John Paul II, aware of this, convened a special meeting of the General Council of the Polish episcopate, a small group of seven men, in Częstochowa on June 5. Neither Casaroli nor any other Vatican official accompanying the Pope was present. The meeting was tape-recorded, and in late 2025, I was given a memorandum summarizing the discussion on that occasion; it was written by the conference general secretary, Bishop Bronisław Dąbrowski, and had been kept under lock and key in the archives of the Archdiocese of Warsaw for decades. What John Paul said on that occasion sheds new light on his keen insight — and on the incomprehension of many in the Vatican, not excluding Agostino Casaroli — when it came to communist regimes. Among the points the Pope made:  

  • The Vatican had “no shortage of experts” on Warsaw Pact countries, only a “shortage of people who have experience [of life under communism].”
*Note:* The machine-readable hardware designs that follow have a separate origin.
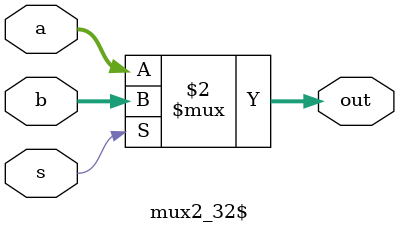
<source format=v>
module dff_59$(d, q, reset, clock, enable);

	input[58:0] d;
	input clock, reset, enable;
	output[58:0] q;

	reg[58:0] q;

	always @(posedge clock) begin if(enable) q = d; end
	// async reset
	always @(reset) begin if(reset) q = 0; end

endmodule

module dff_32$(d, q, reset, clock, enable);

	input[31:0] d;
	input clock, reset, enable;
	output[31:0] q;

	reg[31:0] q;

	always @(posedge clock) begin if(enable) q = d; end
	// async reset
	always @(reset) begin if(reset) q = 0; end

endmodule

module and2_1$(ld_en_display, is_primitive_value, is_valid_display_value);
	input is_primitive_value, is_valid_display_value;
	output ld_en_display;

	assign ld_en_display = is_primitive_value & is_valid_display_value;
endmodule

module mux2_1$ (out, a, b, s);
	input a, b, s;
	output out;

	assign out = (~s) ? a : b;
endmodule

module mux2_32$ (out, a, b, s);
	input[31:0] a, b;
	input s;
	output[31:0] out;

	assign out = (~s) ? a : b;
endmodule


</source>
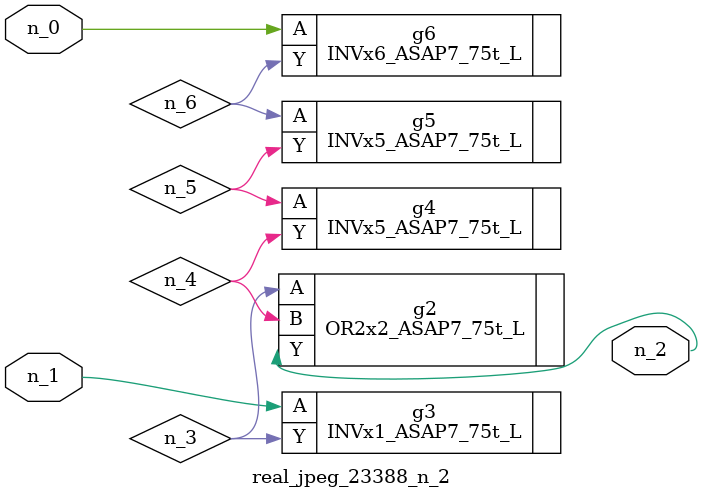
<source format=v>
module real_jpeg_23388_n_2 (n_1, n_0, n_2);

input n_1;
input n_0;

output n_2;

wire n_5;
wire n_4;
wire n_6;
wire n_3;

INVx6_ASAP7_75t_L g6 ( 
.A(n_0),
.Y(n_6)
);

INVx1_ASAP7_75t_L g3 ( 
.A(n_1),
.Y(n_3)
);

OR2x2_ASAP7_75t_L g2 ( 
.A(n_3),
.B(n_4),
.Y(n_2)
);

INVx5_ASAP7_75t_L g4 ( 
.A(n_5),
.Y(n_4)
);

INVx5_ASAP7_75t_L g5 ( 
.A(n_6),
.Y(n_5)
);


endmodule
</source>
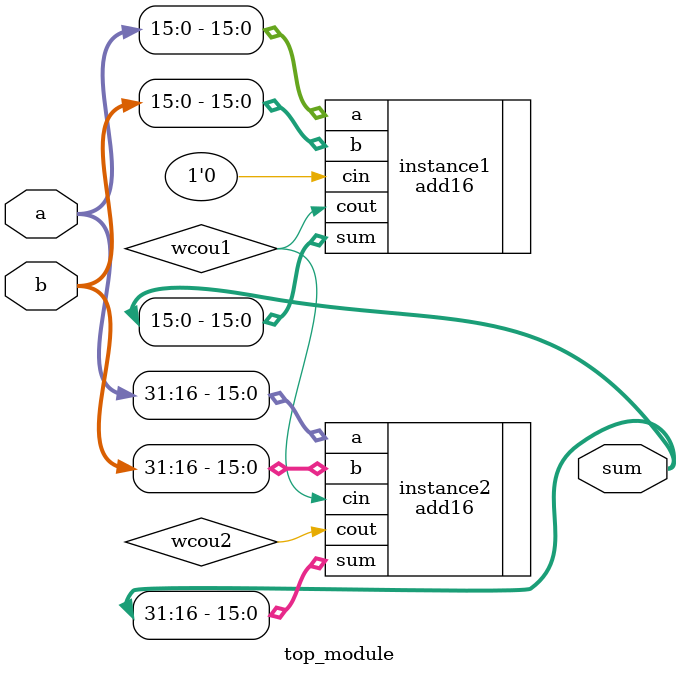
<source format=v>
module top_module(
    input  [31:0]a,b,
    output [31:0]sum
);

wire wcou1,wcou2;
// add16 instance1(a[15:0],b[15:0],0,sum[15:0],wcou1);
add16 instance1( .a(a[15:0]), .b(b[15:0]),  .cin(1'b0),   .sum(sum[15:0]), .cout(wcou1)  )  ;
//name 할때는 괄호 바깥이 인스턴스모듈 속안에 있는거

add16 instance2( .a(a[31:16]), .b(b[31:16]), .cin(wcou1), .sum(sum[31:16]), .cout(wcou2) );




endmodule

</source>
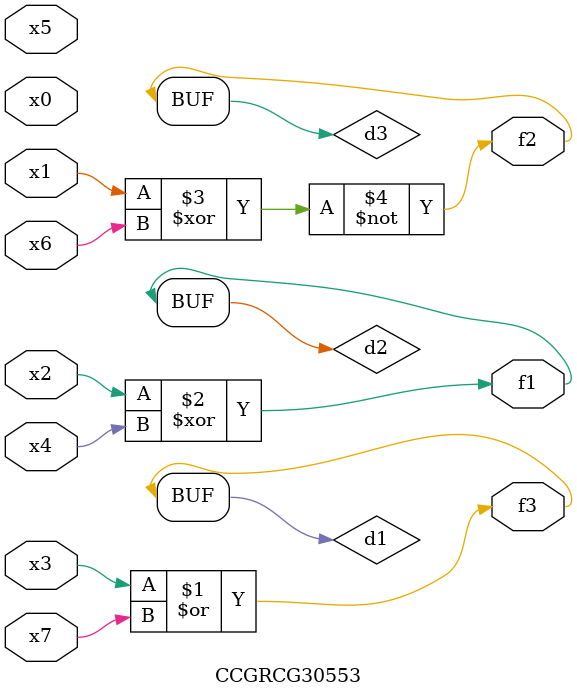
<source format=v>
module CCGRCG30553(
	input x0, x1, x2, x3, x4, x5, x6, x7,
	output f1, f2, f3
);

	wire d1, d2, d3;

	or (d1, x3, x7);
	xor (d2, x2, x4);
	xnor (d3, x1, x6);
	assign f1 = d2;
	assign f2 = d3;
	assign f3 = d1;
endmodule

</source>
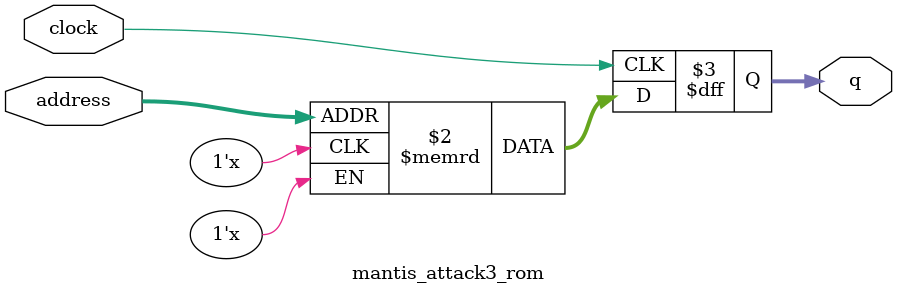
<source format=sv>
module mantis_attack3_rom (
	input logic clock,
	input logic [14:0] address,
	output logic [2:0] q
);

logic [2:0] memory [0:18815] /* synthesis ram_init_file = "./mantis_attack3/mantis_attack3.mif" */;

always_ff @ (posedge clock) begin
	q <= memory[address];
end

endmodule

</source>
  • John Paul risked more than the communist authorities did in coming to Poland, because he risked giving those authorities “an alibi” for their regime that they “didn’t deserve” — a “point I keep explaining to Casaroli.”
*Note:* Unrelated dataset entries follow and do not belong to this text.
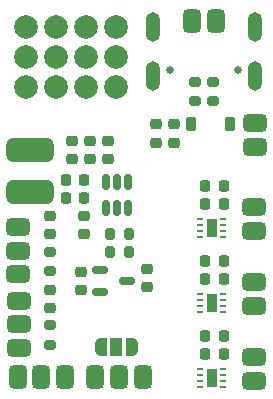
<source format=gbr>
%TF.GenerationSoftware,KiCad,Pcbnew,8.0.2*%
%TF.CreationDate,2024-08-03T15:43:08+02:00*%
%TF.ProjectId,ant control board v1.3,616e7420-636f-46e7-9472-6f6c20626f61,1.1*%
%TF.SameCoordinates,Original*%
%TF.FileFunction,Soldermask,Bot*%
%TF.FilePolarity,Negative*%
%FSLAX46Y46*%
G04 Gerber Fmt 4.6, Leading zero omitted, Abs format (unit mm)*
G04 Created by KiCad (PCBNEW 8.0.2) date 2024-08-03 15:43:08*
%MOMM*%
%LPD*%
G01*
G04 APERTURE LIST*
G04 Aperture macros list*
%AMRoundRect*
0 Rectangle with rounded corners*
0 $1 Rounding radius*
0 $2 $3 $4 $5 $6 $7 $8 $9 X,Y pos of 4 corners*
0 Add a 4 corners polygon primitive as box body*
4,1,4,$2,$3,$4,$5,$6,$7,$8,$9,$2,$3,0*
0 Add four circle primitives for the rounded corners*
1,1,$1+$1,$2,$3*
1,1,$1+$1,$4,$5*
1,1,$1+$1,$6,$7*
1,1,$1+$1,$8,$9*
0 Add four rect primitives between the rounded corners*
20,1,$1+$1,$2,$3,$4,$5,0*
20,1,$1+$1,$4,$5,$6,$7,0*
20,1,$1+$1,$6,$7,$8,$9,0*
20,1,$1+$1,$8,$9,$2,$3,0*%
%AMFreePoly0*
4,1,19,0.550000,-0.750000,0.000000,-0.750000,0.000000,-0.744911,-0.071157,-0.744911,-0.207708,-0.704816,-0.327430,-0.627875,-0.420627,-0.520320,-0.479746,-0.390866,-0.500000,-0.250000,-0.500000,0.250000,-0.479746,0.390866,-0.420627,0.520320,-0.327430,0.627875,-0.207708,0.704816,-0.071157,0.744911,0.000000,0.744911,0.000000,0.750000,0.550000,0.750000,0.550000,-0.750000,0.550000,-0.750000,
$1*%
%AMFreePoly1*
4,1,19,0.000000,0.744911,0.071157,0.744911,0.207708,0.704816,0.327430,0.627875,0.420627,0.520320,0.479746,0.390866,0.500000,0.250000,0.500000,-0.250000,0.479746,-0.390866,0.420627,-0.520320,0.327430,-0.627875,0.207708,-0.704816,0.071157,-0.744911,0.000000,-0.744911,0.000000,-0.750000,-0.550000,-0.750000,-0.550000,0.750000,0.000000,0.750000,0.000000,0.744911,0.000000,0.744911,
$1*%
G04 Aperture macros list end*
%ADD10RoundRect,0.375000X-0.375000X0.625000X-0.375000X-0.625000X0.375000X-0.625000X0.375000X0.625000X0*%
%ADD11RoundRect,0.375000X0.625000X0.375000X-0.625000X0.375000X-0.625000X-0.375000X0.625000X-0.375000X0*%
%ADD12C,2.000000*%
%ADD13C,0.650000*%
%ADD14O,1.250000X2.500000*%
%ADD15RoundRect,0.375000X-0.625000X-0.375000X0.625000X-0.375000X0.625000X0.375000X-0.625000X0.375000X0*%
%ADD16RoundRect,0.225000X-0.225000X-0.250000X0.225000X-0.250000X0.225000X0.250000X-0.225000X0.250000X0*%
%ADD17RoundRect,0.225000X-0.250000X0.225000X-0.250000X-0.225000X0.250000X-0.225000X0.250000X0.225000X0*%
%ADD18RoundRect,0.500000X-1.500000X0.500000X-1.500000X-0.500000X1.500000X-0.500000X1.500000X0.500000X0*%
%ADD19FreePoly0,180.000000*%
%ADD20R,1.000000X1.500000*%
%ADD21FreePoly1,180.000000*%
%ADD22RoundRect,0.200000X-0.275000X0.200000X-0.275000X-0.200000X0.275000X-0.200000X0.275000X0.200000X0*%
%ADD23RoundRect,0.150000X-0.512500X-0.150000X0.512500X-0.150000X0.512500X0.150000X-0.512500X0.150000X0*%
%ADD24RoundRect,0.062500X0.187500X0.062500X-0.187500X0.062500X-0.187500X-0.062500X0.187500X-0.062500X0*%
%ADD25R,0.900000X1.600000*%
%ADD26RoundRect,0.200000X0.200000X0.275000X-0.200000X0.275000X-0.200000X-0.275000X0.200000X-0.275000X0*%
%ADD27RoundRect,0.200000X0.275000X-0.200000X0.275000X0.200000X-0.275000X0.200000X-0.275000X-0.200000X0*%
%ADD28RoundRect,0.225000X0.225000X0.250000X-0.225000X0.250000X-0.225000X-0.250000X0.225000X-0.250000X0*%
%ADD29RoundRect,0.150000X-0.150000X0.512500X-0.150000X-0.512500X0.150000X-0.512500X0.150000X0.512500X0*%
%ADD30RoundRect,0.225000X0.250000X-0.225000X0.250000X0.225000X-0.250000X0.225000X-0.250000X-0.225000X0*%
%ADD31RoundRect,0.200000X-0.200000X-0.275000X0.200000X-0.275000X0.200000X0.275000X-0.200000X0.275000X0*%
%ADD32RoundRect,0.225000X-0.225000X-0.375000X0.225000X-0.375000X0.225000X0.375000X-0.225000X0.375000X0*%
G04 APERTURE END LIST*
D10*
%TO.C,J8*%
X149098000Y-100022096D03*
X147098000Y-100022096D03*
X145098000Y-100022096D03*
%TD*%
D11*
%TO.C,J6*%
X138610905Y-97536000D03*
X138610905Y-95536000D03*
X138610905Y-93536000D03*
%TD*%
D10*
%TO.C,J7*%
X142515905Y-100022096D03*
X140515905Y-100022096D03*
X138515905Y-100022096D03*
%TD*%
D11*
%TO.C,J5*%
X138570905Y-91313000D03*
X138570905Y-89313000D03*
X138570905Y-87313000D03*
%TD*%
D12*
%TO.C,U4*%
X146812000Y-70358000D03*
X146812000Y-72898000D03*
X146812000Y-75438000D03*
X144272000Y-70358000D03*
X144272000Y-72898000D03*
X144272000Y-75438000D03*
X141732000Y-70358000D03*
X141732000Y-72898000D03*
X141732000Y-75438000D03*
X139192000Y-70358000D03*
X139192000Y-72898000D03*
X139192000Y-75438000D03*
%TD*%
D13*
%TO.C,J4*%
X157183000Y-74035500D03*
X151403000Y-74035500D03*
D14*
X158613000Y-74535500D03*
X158613000Y-70355500D03*
X149973000Y-74535500D03*
X149973000Y-70355500D03*
%TD*%
D15*
%TO.C,J11*%
X158496000Y-85604500D03*
X158496000Y-87604500D03*
%TD*%
D16*
%TO.C,C18*%
X142608000Y-83312000D03*
X144158000Y-83312000D03*
%TD*%
D17*
%TO.C,C21*%
X149479000Y-90842800D03*
X149479000Y-92392800D03*
%TD*%
D18*
%TO.C,L1*%
X139573000Y-80772000D03*
X139573000Y-84328000D03*
%TD*%
D19*
%TO.C,JP1*%
X148162800Y-97485200D03*
D20*
X146862800Y-97485200D03*
D21*
X145562800Y-97485200D03*
%TD*%
D17*
%TO.C,C22*%
X143843000Y-91107000D03*
X143843000Y-92657000D03*
%TD*%
D22*
%TO.C,R8*%
X155041600Y-74994000D03*
X155041600Y-76644000D03*
%TD*%
D23*
%TO.C,U3*%
X145499500Y-92832000D03*
X145499500Y-90932000D03*
X147774500Y-91882000D03*
%TD*%
D15*
%TO.C,J10*%
X158496000Y-91948000D03*
X158496000Y-93948000D03*
%TD*%
D17*
%TO.C,C20*%
X150241000Y-78600000D03*
X150241000Y-80150000D03*
%TD*%
D24*
%TO.C,U7*%
X155880500Y-86637500D03*
X155880500Y-87137500D03*
X155880500Y-87637500D03*
X155880500Y-88137500D03*
X153980500Y-88137500D03*
X153980500Y-87637500D03*
X153980500Y-87137500D03*
X153980500Y-86637500D03*
D25*
X154930500Y-87387500D03*
%TD*%
D17*
%TO.C,C7*%
X146177000Y-79997000D03*
X146177000Y-81547000D03*
%TD*%
D26*
%TO.C,R7*%
X147955000Y-87884000D03*
X146305000Y-87884000D03*
%TD*%
D27*
%TO.C,R11*%
X141224000Y-97243400D03*
X141224000Y-95593400D03*
%TD*%
D17*
%TO.C,C19*%
X151765000Y-78600000D03*
X151765000Y-80150000D03*
%TD*%
D11*
%TO.C,J2*%
X158632500Y-80511500D03*
X158632500Y-78511500D03*
%TD*%
D17*
%TO.C,C23*%
X141224000Y-86372400D03*
X141224000Y-87922400D03*
%TD*%
D16*
%TO.C,C17*%
X142608000Y-84836000D03*
X144158000Y-84836000D03*
%TD*%
D28*
%TO.C,C28*%
X155959500Y-98055500D03*
X154409500Y-98055500D03*
%TD*%
D16*
%TO.C,C26*%
X154409500Y-90181500D03*
X155959500Y-90181500D03*
%TD*%
D17*
%TO.C,C24*%
X141224000Y-92595400D03*
X141224000Y-94145400D03*
%TD*%
D16*
%TO.C,C27*%
X154409500Y-83831500D03*
X155959500Y-83831500D03*
%TD*%
D29*
%TO.C,U1*%
X145989000Y-83444500D03*
X146939000Y-83444500D03*
X147889000Y-83444500D03*
X147889000Y-85719500D03*
X146939000Y-85719500D03*
X145989000Y-85719500D03*
%TD*%
D10*
%TO.C,J1*%
X155279600Y-69824600D03*
X153279600Y-69824600D03*
%TD*%
D30*
%TO.C,C14*%
X144145000Y-87897000D03*
X144145000Y-86347000D03*
%TD*%
D31*
%TO.C,R6*%
X146305000Y-89408000D03*
X147955000Y-89408000D03*
%TD*%
D16*
%TO.C,C25*%
X154409500Y-96531500D03*
X155959500Y-96531500D03*
%TD*%
D24*
%TO.C,U5*%
X155880500Y-99337500D03*
X155880500Y-99837500D03*
X155880500Y-100337500D03*
X155880500Y-100837500D03*
X153980500Y-100837500D03*
X153980500Y-100337500D03*
X153980500Y-99837500D03*
X153980500Y-99337500D03*
D25*
X154930500Y-100087500D03*
%TD*%
D27*
%TO.C,R10*%
X141224000Y-91020400D03*
X141224000Y-89370400D03*
%TD*%
D28*
%TO.C,C30*%
X155959500Y-85355500D03*
X154409500Y-85355500D03*
%TD*%
D15*
%TO.C,J9*%
X158496000Y-98298000D03*
X158496000Y-100298000D03*
%TD*%
D17*
%TO.C,C5*%
X143129000Y-79997000D03*
X143129000Y-81547000D03*
%TD*%
%TO.C,C6*%
X144653000Y-79997000D03*
X144653000Y-81547000D03*
%TD*%
D22*
%TO.C,R9*%
X153568400Y-74994000D03*
X153568400Y-76644000D03*
%TD*%
D28*
%TO.C,C29*%
X155959500Y-91705500D03*
X154409500Y-91705500D03*
%TD*%
D24*
%TO.C,U6*%
X155880500Y-92987500D03*
X155880500Y-93487500D03*
X155880500Y-93987500D03*
X155880500Y-94487500D03*
X153980500Y-94487500D03*
X153980500Y-93987500D03*
X153980500Y-93487500D03*
X153980500Y-92987500D03*
D25*
X154930500Y-93737500D03*
%TD*%
D32*
%TO.C,D2*%
X153213800Y-78613000D03*
X156513800Y-78613000D03*
%TD*%
M02*

</source>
  • “Ukrainians should feel valued … The [Vatican] has no right to take their historical truth away from them in the name of ecumenism [i.e., with Russian Orthodoxy] ... The destruction of the [Ukrainian Greek Catholic Church] … is a crime.”

  • The Polish pilgrimage had “a global significance” geopolitically, and the Polish experience of a faith-based resistance to tyranny had a “necessary” meaning for the entire world Church.


The Polish Primate, for his part, demonstrated his own keen insight, indeed foresight, when Cardinal Wyszyński said, in response to the Pope, that the papal pilgrimage was already “a kind of breakthrough. … It is the awakening of Lithuania, Latvia, Estonia, Belarus, Ukraine … a revival of the hope of these people … a kind of spiritual mobilization.” Later in the conversation, John Paul II wholly agreed: “…there is another process [underway] that is not yet visible, namely the process of freeing oneself from political alienation. … So some changes are coming. You can feel it.”


As indeed those changes came, in 1989.


Very little of this is recognized today in certain Vatican and progressive Italian ecclesiastical circles, where Cardinal Casaroli’s Ostpolitik diplomacy is considered a key to the collapse of European communism. It was nothing of the sort. And what John Paul observed to the General Council of the Polish episcopate in June 1979 — that Catholicism has effective weapons against tyranny when it is “strong with its own strength,” its spiritual strength — remains true today, not least with respect to Russia and China.